La RAS venne fondata il 9 maggio del 1838, sette anni dopo le Generali, in una Trieste che registrava nello stesso anno più di diecimila arrivi di navi. Con un capitale sociale di un milione e mezzo di fiorini, molto rilevante a quei tempi, già a sei mesi dalla fondazione poté contare su una notevole diffusione con sedi a Vienna, Atene, Praga, Budapest e Lubiana.
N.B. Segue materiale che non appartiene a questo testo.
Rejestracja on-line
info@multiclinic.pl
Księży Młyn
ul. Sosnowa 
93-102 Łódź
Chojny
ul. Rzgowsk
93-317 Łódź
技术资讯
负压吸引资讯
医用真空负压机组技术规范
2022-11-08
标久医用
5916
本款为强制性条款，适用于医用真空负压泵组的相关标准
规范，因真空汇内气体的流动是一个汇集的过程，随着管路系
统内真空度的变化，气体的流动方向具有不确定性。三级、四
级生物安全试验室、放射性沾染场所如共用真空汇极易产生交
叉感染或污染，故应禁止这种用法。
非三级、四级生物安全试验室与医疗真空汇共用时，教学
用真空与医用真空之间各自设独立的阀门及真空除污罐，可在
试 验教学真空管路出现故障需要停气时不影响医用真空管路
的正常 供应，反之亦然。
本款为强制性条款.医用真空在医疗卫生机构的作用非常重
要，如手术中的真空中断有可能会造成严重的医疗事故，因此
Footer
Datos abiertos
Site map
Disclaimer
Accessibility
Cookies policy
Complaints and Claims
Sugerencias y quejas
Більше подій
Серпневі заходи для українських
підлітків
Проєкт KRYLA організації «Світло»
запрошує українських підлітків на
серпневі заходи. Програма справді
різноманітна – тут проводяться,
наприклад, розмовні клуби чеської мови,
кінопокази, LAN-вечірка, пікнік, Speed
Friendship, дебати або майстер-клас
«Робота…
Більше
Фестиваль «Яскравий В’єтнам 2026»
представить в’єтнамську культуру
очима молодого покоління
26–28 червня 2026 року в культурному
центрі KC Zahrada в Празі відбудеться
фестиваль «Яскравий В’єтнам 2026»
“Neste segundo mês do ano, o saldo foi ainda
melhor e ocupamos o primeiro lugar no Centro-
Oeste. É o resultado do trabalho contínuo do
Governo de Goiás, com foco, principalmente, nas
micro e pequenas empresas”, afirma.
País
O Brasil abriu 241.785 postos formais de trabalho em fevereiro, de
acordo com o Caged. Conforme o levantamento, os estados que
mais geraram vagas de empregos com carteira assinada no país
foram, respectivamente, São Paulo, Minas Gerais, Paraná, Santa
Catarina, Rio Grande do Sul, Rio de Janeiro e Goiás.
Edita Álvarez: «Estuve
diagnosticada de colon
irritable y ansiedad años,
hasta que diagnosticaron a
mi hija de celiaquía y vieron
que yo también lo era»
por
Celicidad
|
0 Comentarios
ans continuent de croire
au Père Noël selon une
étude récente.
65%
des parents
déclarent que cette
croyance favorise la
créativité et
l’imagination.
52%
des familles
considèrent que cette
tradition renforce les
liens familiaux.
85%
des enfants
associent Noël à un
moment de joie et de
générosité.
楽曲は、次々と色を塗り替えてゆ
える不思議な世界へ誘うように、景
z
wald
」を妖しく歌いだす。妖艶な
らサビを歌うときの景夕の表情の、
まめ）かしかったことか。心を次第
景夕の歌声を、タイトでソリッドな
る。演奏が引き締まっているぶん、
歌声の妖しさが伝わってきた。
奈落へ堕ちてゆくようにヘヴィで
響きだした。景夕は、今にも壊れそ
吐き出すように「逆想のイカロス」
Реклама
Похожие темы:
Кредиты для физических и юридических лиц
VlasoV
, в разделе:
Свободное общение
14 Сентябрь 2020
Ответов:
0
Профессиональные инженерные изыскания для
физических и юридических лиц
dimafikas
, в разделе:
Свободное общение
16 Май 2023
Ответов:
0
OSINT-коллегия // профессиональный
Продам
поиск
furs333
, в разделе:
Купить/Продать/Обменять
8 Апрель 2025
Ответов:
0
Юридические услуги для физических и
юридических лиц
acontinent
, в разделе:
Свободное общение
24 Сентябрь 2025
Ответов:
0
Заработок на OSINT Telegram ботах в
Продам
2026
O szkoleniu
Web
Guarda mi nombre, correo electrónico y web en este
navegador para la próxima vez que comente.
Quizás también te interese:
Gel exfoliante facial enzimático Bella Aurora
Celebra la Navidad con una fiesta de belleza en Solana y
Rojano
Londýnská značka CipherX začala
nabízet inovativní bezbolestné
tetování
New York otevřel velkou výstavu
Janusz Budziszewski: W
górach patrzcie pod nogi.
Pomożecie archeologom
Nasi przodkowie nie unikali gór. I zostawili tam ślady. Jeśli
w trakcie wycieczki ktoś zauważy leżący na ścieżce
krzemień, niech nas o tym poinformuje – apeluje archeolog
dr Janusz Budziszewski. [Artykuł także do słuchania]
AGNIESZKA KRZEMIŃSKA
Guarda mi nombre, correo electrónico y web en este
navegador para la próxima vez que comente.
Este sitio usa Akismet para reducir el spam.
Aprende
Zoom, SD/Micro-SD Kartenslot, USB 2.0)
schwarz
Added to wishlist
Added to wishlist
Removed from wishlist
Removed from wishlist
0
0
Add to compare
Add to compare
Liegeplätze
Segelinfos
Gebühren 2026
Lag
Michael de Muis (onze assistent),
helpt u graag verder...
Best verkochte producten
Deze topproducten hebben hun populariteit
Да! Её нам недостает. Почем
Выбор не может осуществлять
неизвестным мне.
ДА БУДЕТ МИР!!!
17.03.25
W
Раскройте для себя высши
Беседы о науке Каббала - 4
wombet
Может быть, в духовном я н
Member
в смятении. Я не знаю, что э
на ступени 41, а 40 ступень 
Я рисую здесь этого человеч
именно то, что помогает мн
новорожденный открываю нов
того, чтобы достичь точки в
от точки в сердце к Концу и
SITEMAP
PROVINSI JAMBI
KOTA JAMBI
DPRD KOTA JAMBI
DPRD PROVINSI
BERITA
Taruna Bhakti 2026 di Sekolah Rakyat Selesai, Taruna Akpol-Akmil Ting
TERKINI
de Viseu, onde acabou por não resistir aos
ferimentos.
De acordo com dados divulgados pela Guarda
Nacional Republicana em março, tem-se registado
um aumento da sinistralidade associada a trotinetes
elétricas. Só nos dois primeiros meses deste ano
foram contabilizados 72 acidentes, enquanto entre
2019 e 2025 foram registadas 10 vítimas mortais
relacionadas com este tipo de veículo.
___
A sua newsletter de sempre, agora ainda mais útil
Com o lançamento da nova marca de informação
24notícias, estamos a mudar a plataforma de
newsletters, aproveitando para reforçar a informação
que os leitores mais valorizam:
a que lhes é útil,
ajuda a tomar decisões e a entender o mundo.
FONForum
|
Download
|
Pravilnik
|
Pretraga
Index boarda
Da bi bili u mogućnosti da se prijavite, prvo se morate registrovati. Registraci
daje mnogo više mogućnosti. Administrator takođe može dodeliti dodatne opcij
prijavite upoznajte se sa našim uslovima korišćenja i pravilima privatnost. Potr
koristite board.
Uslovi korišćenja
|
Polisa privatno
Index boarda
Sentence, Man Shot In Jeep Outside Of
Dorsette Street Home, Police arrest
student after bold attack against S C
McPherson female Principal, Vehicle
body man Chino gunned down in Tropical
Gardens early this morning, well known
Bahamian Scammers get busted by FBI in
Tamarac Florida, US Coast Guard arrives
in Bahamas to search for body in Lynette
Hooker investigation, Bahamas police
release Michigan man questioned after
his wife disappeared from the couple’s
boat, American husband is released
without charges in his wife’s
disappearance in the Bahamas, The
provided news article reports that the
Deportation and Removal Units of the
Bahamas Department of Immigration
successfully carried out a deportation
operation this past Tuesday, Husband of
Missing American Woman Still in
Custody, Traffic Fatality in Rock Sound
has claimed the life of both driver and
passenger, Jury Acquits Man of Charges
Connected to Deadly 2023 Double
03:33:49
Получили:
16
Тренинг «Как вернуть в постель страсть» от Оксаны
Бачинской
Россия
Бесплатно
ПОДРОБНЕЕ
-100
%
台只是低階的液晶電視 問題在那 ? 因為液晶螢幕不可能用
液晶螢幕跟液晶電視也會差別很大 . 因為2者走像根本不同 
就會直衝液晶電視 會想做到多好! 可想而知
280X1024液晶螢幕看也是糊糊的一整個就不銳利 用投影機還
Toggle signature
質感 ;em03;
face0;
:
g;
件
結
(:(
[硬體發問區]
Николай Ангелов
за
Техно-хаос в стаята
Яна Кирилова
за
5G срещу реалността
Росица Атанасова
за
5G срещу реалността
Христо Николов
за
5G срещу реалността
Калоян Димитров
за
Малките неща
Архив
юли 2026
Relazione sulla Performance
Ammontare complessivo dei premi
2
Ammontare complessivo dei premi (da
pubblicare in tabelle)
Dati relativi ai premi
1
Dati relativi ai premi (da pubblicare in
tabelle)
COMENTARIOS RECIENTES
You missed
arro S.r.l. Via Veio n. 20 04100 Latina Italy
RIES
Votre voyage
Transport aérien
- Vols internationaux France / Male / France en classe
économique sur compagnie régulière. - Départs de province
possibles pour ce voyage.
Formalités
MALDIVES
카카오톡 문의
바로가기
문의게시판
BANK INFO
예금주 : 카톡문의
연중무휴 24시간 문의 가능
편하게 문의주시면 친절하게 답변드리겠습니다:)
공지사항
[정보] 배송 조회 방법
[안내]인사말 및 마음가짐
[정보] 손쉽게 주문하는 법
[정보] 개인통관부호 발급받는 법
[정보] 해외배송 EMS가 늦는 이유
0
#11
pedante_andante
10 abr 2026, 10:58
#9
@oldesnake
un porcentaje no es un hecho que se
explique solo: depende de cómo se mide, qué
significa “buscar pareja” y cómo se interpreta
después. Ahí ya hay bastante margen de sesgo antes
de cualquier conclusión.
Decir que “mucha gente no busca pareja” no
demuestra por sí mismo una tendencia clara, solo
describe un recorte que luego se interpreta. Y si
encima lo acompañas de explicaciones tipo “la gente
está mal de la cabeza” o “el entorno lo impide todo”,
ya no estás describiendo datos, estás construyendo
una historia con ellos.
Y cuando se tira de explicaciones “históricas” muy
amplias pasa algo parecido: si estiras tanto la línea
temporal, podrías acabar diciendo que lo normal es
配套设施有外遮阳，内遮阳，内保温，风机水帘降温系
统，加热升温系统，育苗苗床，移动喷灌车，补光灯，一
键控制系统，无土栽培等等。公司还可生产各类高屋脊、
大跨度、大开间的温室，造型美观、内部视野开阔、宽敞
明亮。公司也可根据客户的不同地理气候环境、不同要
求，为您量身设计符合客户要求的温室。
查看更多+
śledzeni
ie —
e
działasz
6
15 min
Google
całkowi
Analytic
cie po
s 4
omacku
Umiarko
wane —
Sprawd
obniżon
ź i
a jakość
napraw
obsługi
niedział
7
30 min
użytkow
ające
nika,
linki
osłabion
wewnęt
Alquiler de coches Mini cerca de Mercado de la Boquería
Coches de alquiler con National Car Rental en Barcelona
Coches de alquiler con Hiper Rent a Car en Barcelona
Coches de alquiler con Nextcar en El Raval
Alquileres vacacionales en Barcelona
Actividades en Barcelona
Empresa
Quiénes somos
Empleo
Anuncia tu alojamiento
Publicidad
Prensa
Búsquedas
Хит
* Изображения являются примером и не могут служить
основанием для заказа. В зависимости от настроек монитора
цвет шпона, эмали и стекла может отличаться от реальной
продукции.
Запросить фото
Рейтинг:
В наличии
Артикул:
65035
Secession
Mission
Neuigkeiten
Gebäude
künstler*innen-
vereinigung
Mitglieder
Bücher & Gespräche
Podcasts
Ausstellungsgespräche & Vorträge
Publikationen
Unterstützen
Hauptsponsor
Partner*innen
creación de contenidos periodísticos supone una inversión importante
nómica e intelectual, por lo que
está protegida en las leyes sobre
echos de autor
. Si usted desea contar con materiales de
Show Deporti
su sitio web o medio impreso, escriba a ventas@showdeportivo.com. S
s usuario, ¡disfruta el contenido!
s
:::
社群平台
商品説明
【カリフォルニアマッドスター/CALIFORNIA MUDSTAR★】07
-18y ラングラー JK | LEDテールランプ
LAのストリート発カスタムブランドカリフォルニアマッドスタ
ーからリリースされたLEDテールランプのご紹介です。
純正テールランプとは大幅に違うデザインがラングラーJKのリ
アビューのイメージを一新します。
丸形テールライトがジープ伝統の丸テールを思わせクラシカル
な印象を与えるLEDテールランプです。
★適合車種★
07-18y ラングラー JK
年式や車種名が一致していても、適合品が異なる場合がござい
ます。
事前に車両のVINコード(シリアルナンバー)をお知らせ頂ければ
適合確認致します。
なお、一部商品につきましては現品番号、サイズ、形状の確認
Dal 1840 al 1844 l’espansione verso il nord del continente venne sancito dall’apertura delle agenzie a Danzica, Norimberga, Varsavia e Amburgo.

Operante inizialmente nei rami incendi e trasporti, si inserì nel 1853 nel ramo grandine con una diffusione capillare di periti tra il Veneto e la Lombardia e nel 1854 istituì il ramo vita: a fronte delle sole 508 polizze del triennio 1854-57, il triennio successivo (1857-60) poté contare circa 12.500 polizze. Non lo stesso successo ottenne invece nel ramo agricolo, dal quale si ritirò ben presto: nel biennio 1847-48, infatti, la compagnia perse la metà dei premi incassati. Per quanto riguarda l’Italia, dal 1872 l’attività della RAS venne ripartita fra le tre agenzie generali aperte a Milano, a Venezia e a Roma.